Some of Manning's supporters attended nearly every day of the two-month trial, protesting outside the Fort Meade gates wearing T-shirts with the word "truth" on them.

"I never in my heart ever thought that he was a traitor and I never thought he was trying to aid the enemy," Joe Brown of Silver Spring, Md., said outside the courtroom. "He's an American hero who saw things we did that he didn't think were right ... The killing of people unnecessarily."

The WikiLeaks case is by far the most voluminous release of classified material in US history. Manning's supporters included Pentagon Papers leaker Daniel Ellsberg, whose sensational leak of 7,000 pages of documents in the early 1970s exposed US government lies about the Vietnam War.

Reacting to Tuesday's verdict, Ellsberg said Manning's acquittal on aiding the enemy limits the chilling consequences of the WikiLeaks case on press freedoms.

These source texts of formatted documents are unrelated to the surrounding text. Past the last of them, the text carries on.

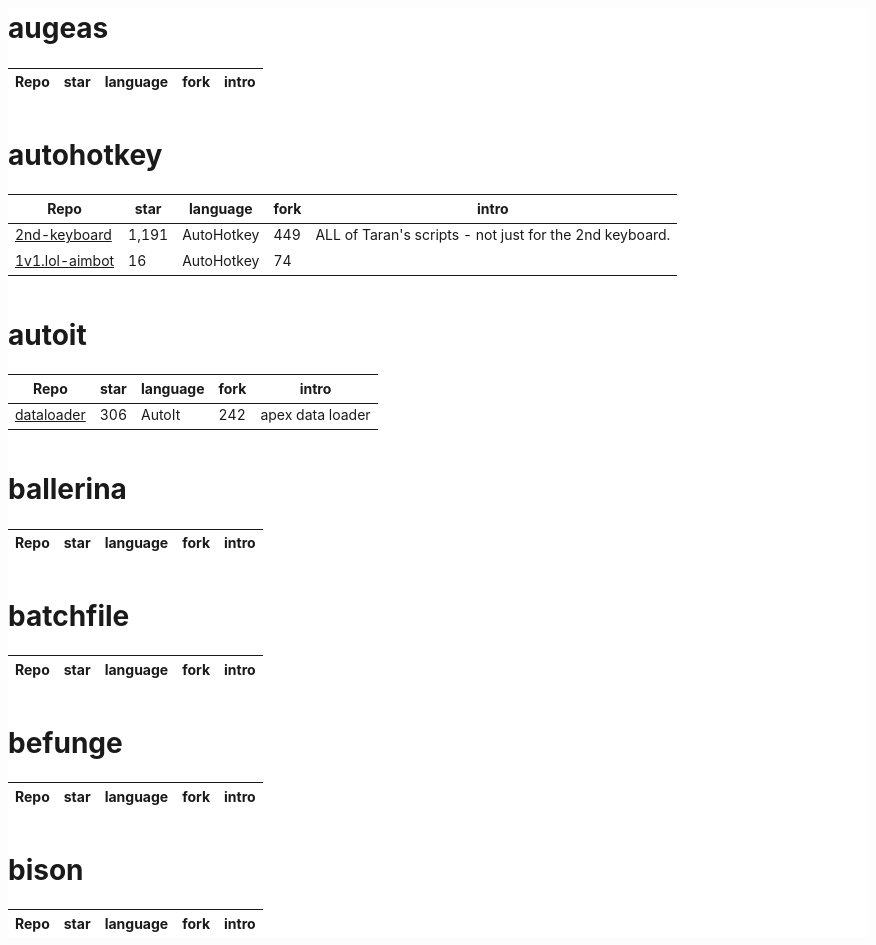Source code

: 

# augeas

Repo|star|language|fork|intro
-|-|-|-|-



# autohotkey

Repo|star|language|fork|intro
-|-|-|-|-
[2nd-keyboard](https://hub.fastgit.org//TaranVH/2nd-keyboard)|1,191|AutoHotkey|449|ALL of Taran's scripts - not just for the 2nd keyboard.
[1v1.lol-aimbot](https://hub.fastgit.org//HackerHansen/1v1.lol-aimbot)|16|AutoHotkey|74|


# autoit

Repo|star|language|fork|intro
-|-|-|-|-
[dataloader](https://hub.fastgit.org//forcedotcom/dataloader)|306|AutoIt|242|apex data loader


# ballerina

Repo|star|language|fork|intro
-|-|-|-|-



# batchfile

Repo|star|language|fork|intro
-|-|-|-|-



# befunge

Repo|star|language|fork|intro
-|-|-|-|-



# bison

Repo|star|language|fork|intro
-|-|-|-|-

"American democracy just dodged a bullet, a possibly fatal bullet," Ellsberg said. "I'm talking about the free press that I think is the life's blood of the democracy."

The material WikiLeaks began publishing in 2010 documented complaints of abuses against Iraqi detainees, a US tally of civilian deaths in Iraq, and America's weak support for the government of Tunisia — a disclosure that Manning supporters said helped trigger the Middle Eastern pro-democracy uprisings known as the Arab Spring.